══ Given text ══
Living under a dictatorial regime has its drawbacks, one of the worst of which is the lack of freedom of expression. Tunisia and North Korea competed for the number one spot in the “Repression” rankings. Why buy a newspaper when the same nonsense spewed forth day in and day out? Information went through secondary channels, especially the téléphone arabe (gossip), which could be surprisingly accurate thanks to a persistent oral culture coexisting with a more easily controlled written culture. In oral traditions, the sources are important. Here's how it works (fill in the blanks):
Tunisian 1: I heard that Ben Ali Baba & his 400 thieves went to__ and did__.
Tunisian 2: Well, here's what I heard that Ben Ali Baba did, he ___.
Tunisian 1: What's your source?
Tunisian 2: My source is___.
Tunisian 1: Well, my source is better, it's___.
So whoever produces the best source, the source closest to the story, wins. It's a self-correcting mechanism that works amazingly well. By the way, the last dictator's name is Ben Ali. I couldn't resist the "Ali Baba and his 40 thieves" reference.
═══
══ Extracted entries ══
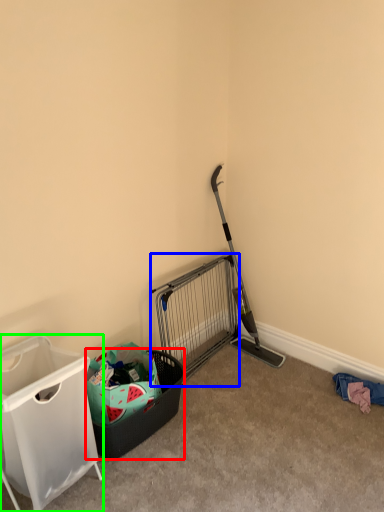
Question: Based on their relative distances, which object is farther from shopping basket (highlighted by a red box)? Choose from cage (highlighted by a blue box) and waste container (highlighted by a green box).

Choices:
 (A) cage
 (B) waste container

Answer: (A)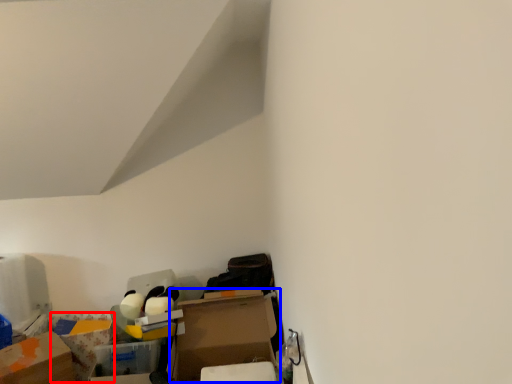
Question: Which object appears farthest to the camera in this image, storage box (highlighted by a red box) or cardboard box (highlighted by a blue box)?

Choices:
 (A) storage box
 (B) cardboard box

Answer: (A)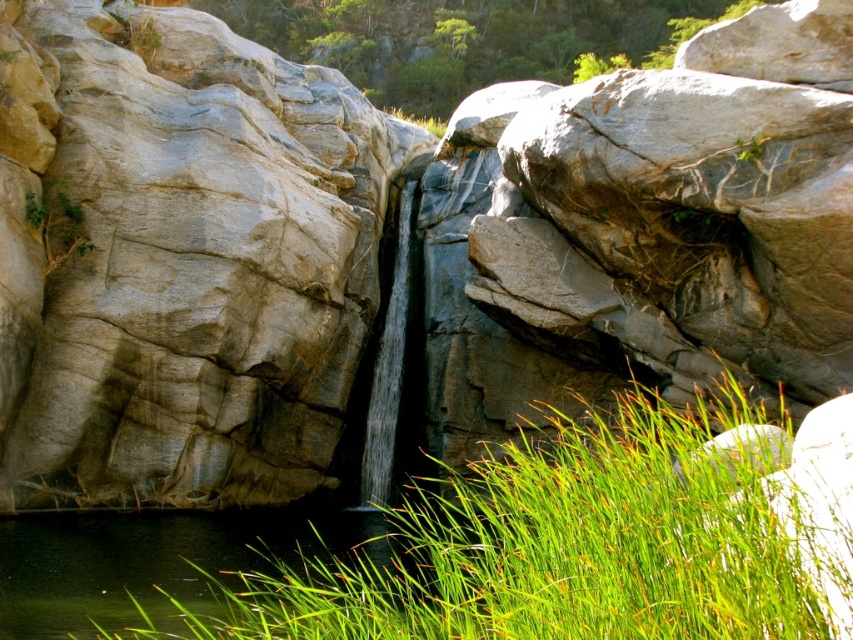
Between green grass at center and green grassy water at lower left, which one has less height?

Standing shorter between the two is green grassy water at lower left.

Is green grass at center to the left of green grassy water at lower left from the viewer's perspective?

Incorrect, green grass at center is not on the left side of green grassy water at lower left.

Find the location of a particular element. This screenshot has width=853, height=640. green grass at center is located at coordinates (581, 541).

This screenshot has width=853, height=640. I want to click on green grass at center, so click(x=581, y=541).

Based on the photo, how far apart are green grassy water at lower left and clear water at center?

green grassy water at lower left and clear water at center are 8.86 meters apart from each other.

Which of these two, green grassy water at lower left or clear water at center, stands taller?

Standing taller between the two is clear water at center.

Is point (105, 609) in front of point (392, 372)?

Yes.

This screenshot has height=640, width=853. I want to click on green grassy water at lower left, so click(154, 563).

Between green grass at center and clear water at center, which one has less height?

With less height is green grass at center.

Between green grass at center and clear water at center, which one is positioned higher?

clear water at center

The height and width of the screenshot is (640, 853). Describe the element at coordinates (581, 541) in the screenshot. I see `green grass at center` at that location.

You are a GUI agent. You are given a task and a screenshot of the screen. Output one action in this format:
    pyautogui.click(x=<x>, y=<y>)
    Task: Click on the green grass at center
    This screenshot has width=853, height=640.
    Given the screenshot: What is the action you would take?
    581,541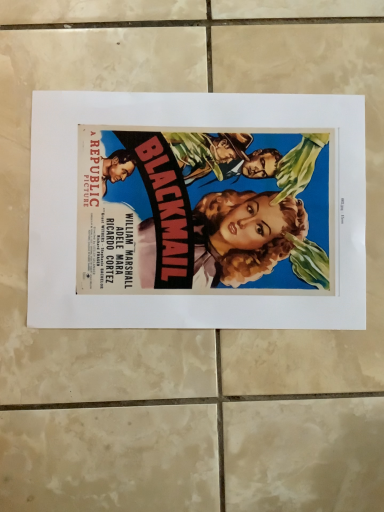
═══
## Problems
• 1. Answer these from the text on Tunisian gossip:
(a) Which two countries competed for the top spot in the "Repression" rankings?
(b) What English word does the text give for the téléphone arabe?
(c) In the exchange between the two speakers, who wins?
• 2. Carry on with the text on Tunisian gossip from the point where it stops.

## Task-by-task answers
• 1.
(a) Tunisia and North Korea.
(b) Gossip.
(c) Whoever produces the best source, the one closest to the story.

• 2.
Newspapers, magazines, radio and TV were all affected. Graduating lycée (high school) students--who are assigned their major and campus--listed journalism toward the end of their preferences, if not their last choice. They were to be pitied if assigned to journalism. In the universities, the regime’s heavy-handed policies tainted intellectual circles as well. Knowledge was adulterated while history was erased and re-written. Everyone knew what had to be said to keep a job—or what could not be said. The arts of innuendo and self-censorship became second nature. And if you were not a member of the one ruling party, then your chances for promotion in your career became nil, unless you were self-employed.
And so, I began to wonder about the proverb referring to the pen and the sword. Would “Might is Right” win the day? However, being a rather straightforward and uncomplicated person (right is right and wrong is wrong), I continued to believe in Truth and channeled my indignation into an art quilt.
The Pen (April 1996, 36"x50", 90cmx1m24), machine pieced and quilted, hand embroidered. The idea for the image of the pen developed from some cards I had drawn.
I had been playing with dots and spirals as a design element.
For those who know something about embroidery, the pen is made of hundreds of French knots, just French knots. I carried this project around with me for three years...and haven't done a French knot since. (To be continued)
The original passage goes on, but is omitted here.